The many books on Becket and the massive Victorian 8 volume collection of Materials for the Study of Thomas Becket contain many vignettes that strengthen the association. Guarnier’s Becket, for example, has yet another version of the last words on p 148 @ #5576:
Now indeed St Thomas saw his martyrdom approaching. Hands joined before his face he gave himself to the Lord God, commending his cause & the cause of the Holy Church to the Martyr St Denis, to whom sweet France belongs, and to the saints of the church
Such hints as this combined with the otherwise unexplained, and probably unique hereabouts, painting of St Denis on our medieval screen, lend colour to the conclusion based on so much evidence.
The other Thomas who had a major following hereabouts was the Blessed Thomas Netter of Saffron Walden. He too connects with our screen for he was a companion of K Henry V and tutor to K Henry VI, the Saint of Lancaster, who also appears on it. I do not regard Netter as a serious contender for he was never formally canonised and there are no records of dedications to him, despite the popularity of his cult.

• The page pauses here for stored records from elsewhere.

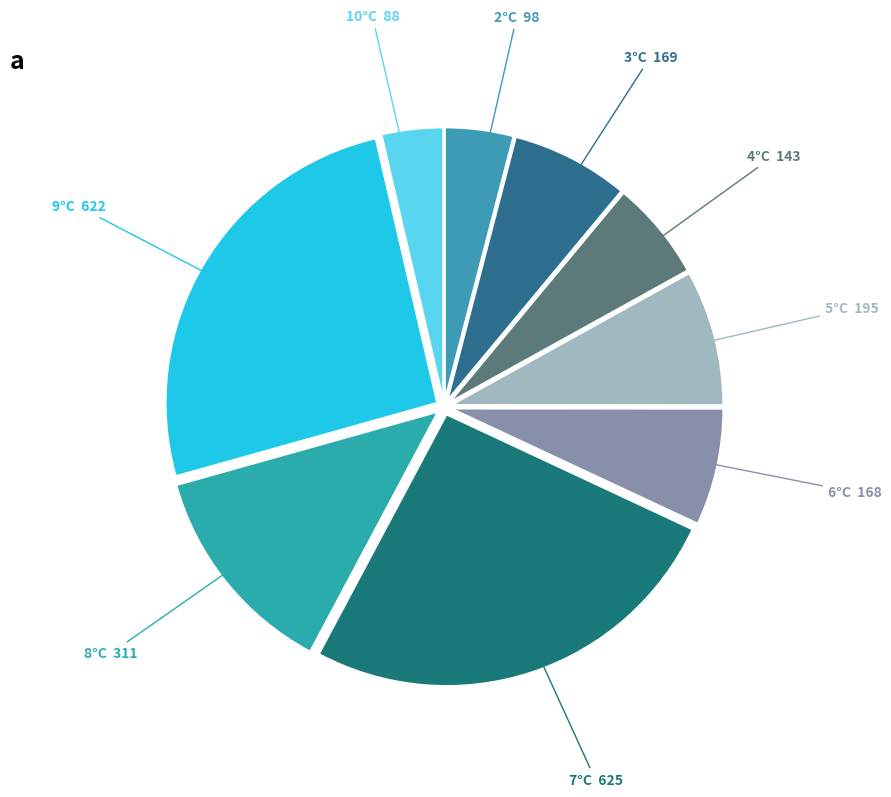

True or false: 6°C accounts for 1% of the total.

False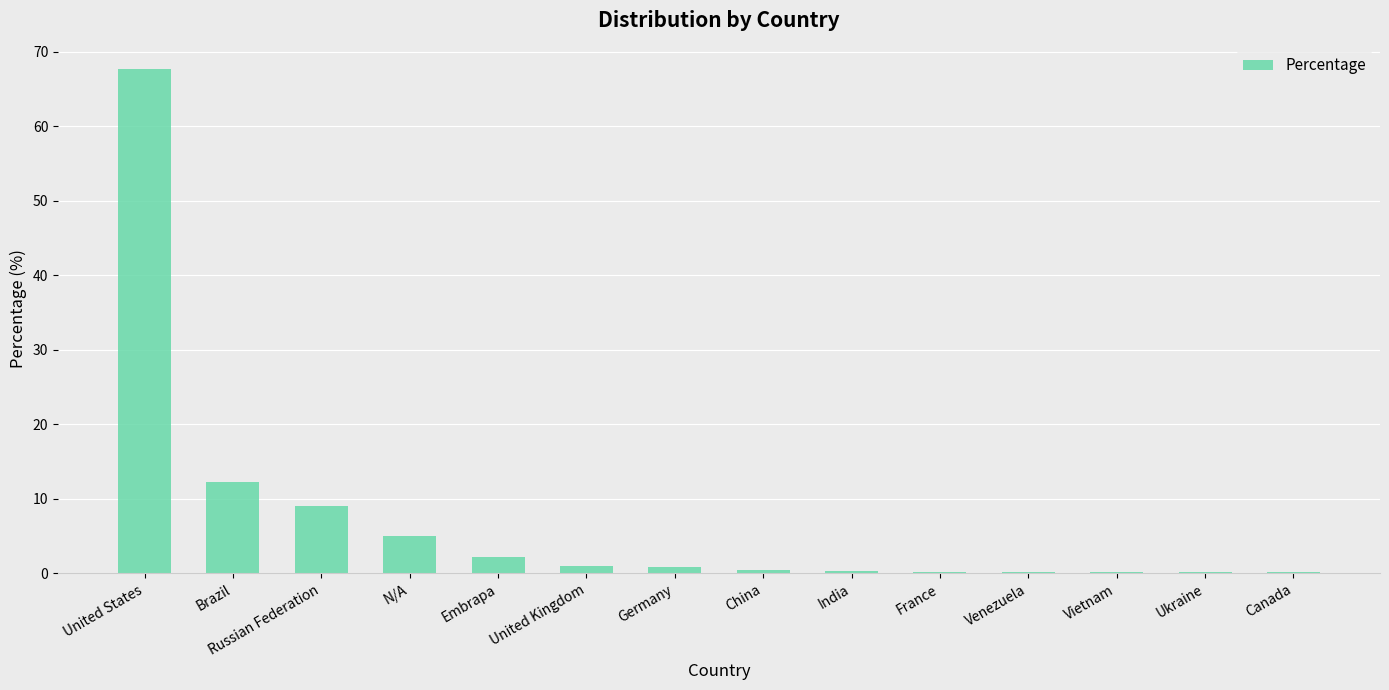

What is the change in value from United Kingdom to Ukraine?

-0.9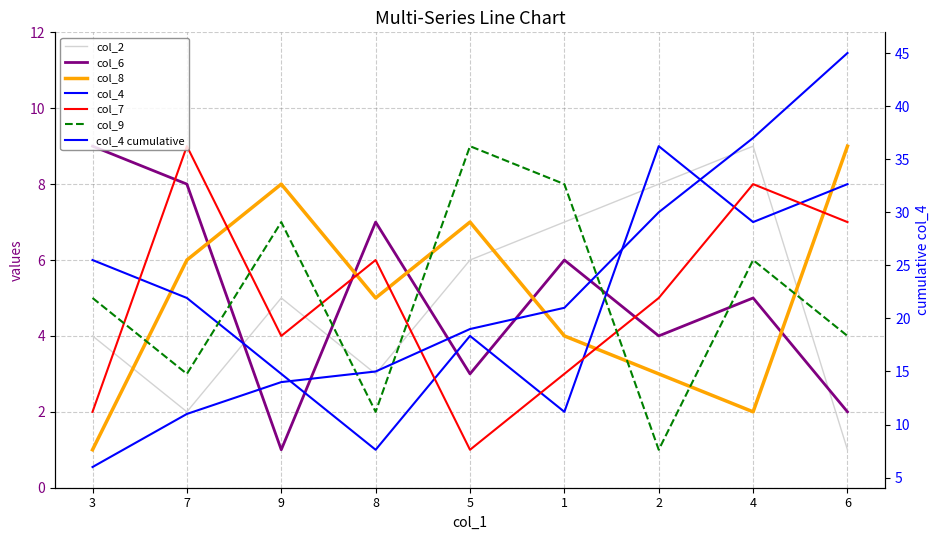

Reading left to right, extract all data points from this chart.

col_2: 4	2	5	3	6	7	8	9	1
col_6: 9	8	1	7	3	6	4	5	2
col_8: 1	6	8	5	7	4	3	2	9
col_4: 6	5	3	1	4	2	9	7	8
col_7: 2	9	4	6	1	3	5	8	7
col_9: 5	3	7	2	9	8	1	6	4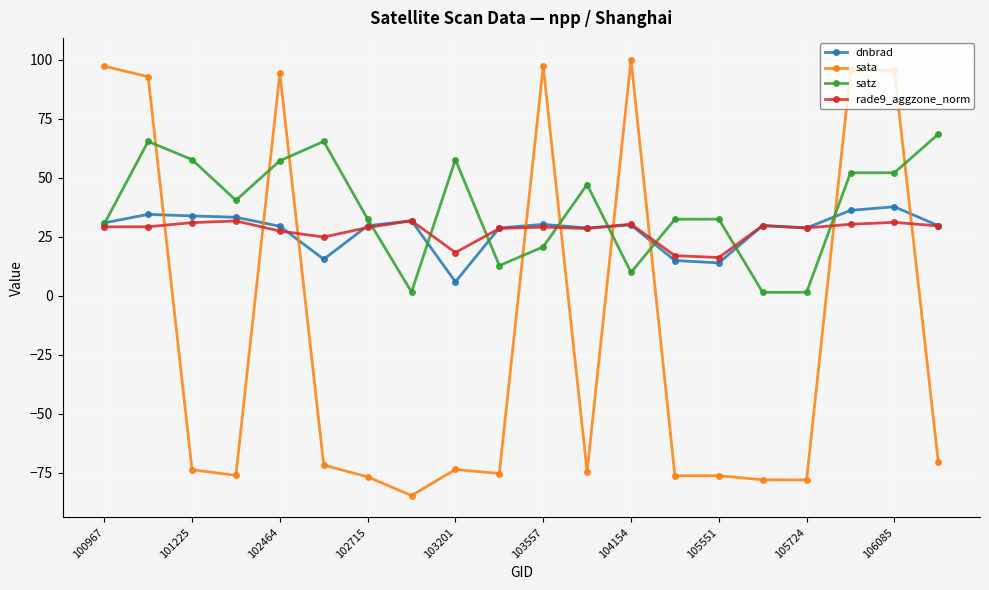

List the series in order of their peak value, highest first.

sata, satz, dnbrad, rade9_aggzone_norm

In 1995 I rewrote my index and reviewed all the authorities that gave evidence as to the dedication. Perhaps two dozen sources I do not copy in my annex do not use dedications at all. I have formed a strong impression that, save in towns large enough to have several parishes, dedications were not put to any practical use. There never was any formal central registration nor regular procedure for confirmation. Dedications were what the local divines said they were. Our predecessors venerated saints for pictorial, artistic, liturgical, devotional and salvationist reasons and above all for the economic value but they made little use of them for the purposes of identification or organisation.
The later history of the rededication is quite clear.
In 1993 the Archdeacon the Venerable Ernest Stroud, who has given me much support, wrote the letter of appointment to Rector John Suddards stating plainly without comment that the secondary dedication was to Becket.
On the second Sunday after Epiphany in the year of our Lord 1995 I provided at the Rector’s request a paper for him to submit to the Parochial Church Council. This is Annex 4. After discussion, not without some dissent, it was agreed to support an approach to the Bishop. This was made and a service of rededication was arranged for the 11th day of July.
On that day, the new Area Bishop, †Edward Colchester came to the church for Evensong. He presented to me an instrument of Dedication which is reproduced here as Annex 5. The original copy is entered into the vellum book left to us by Alfred Master and preserved in the Churchwarden’s chest in the vestry. Bishop Edward’s prayer and homily is reproduced here as Annex 6.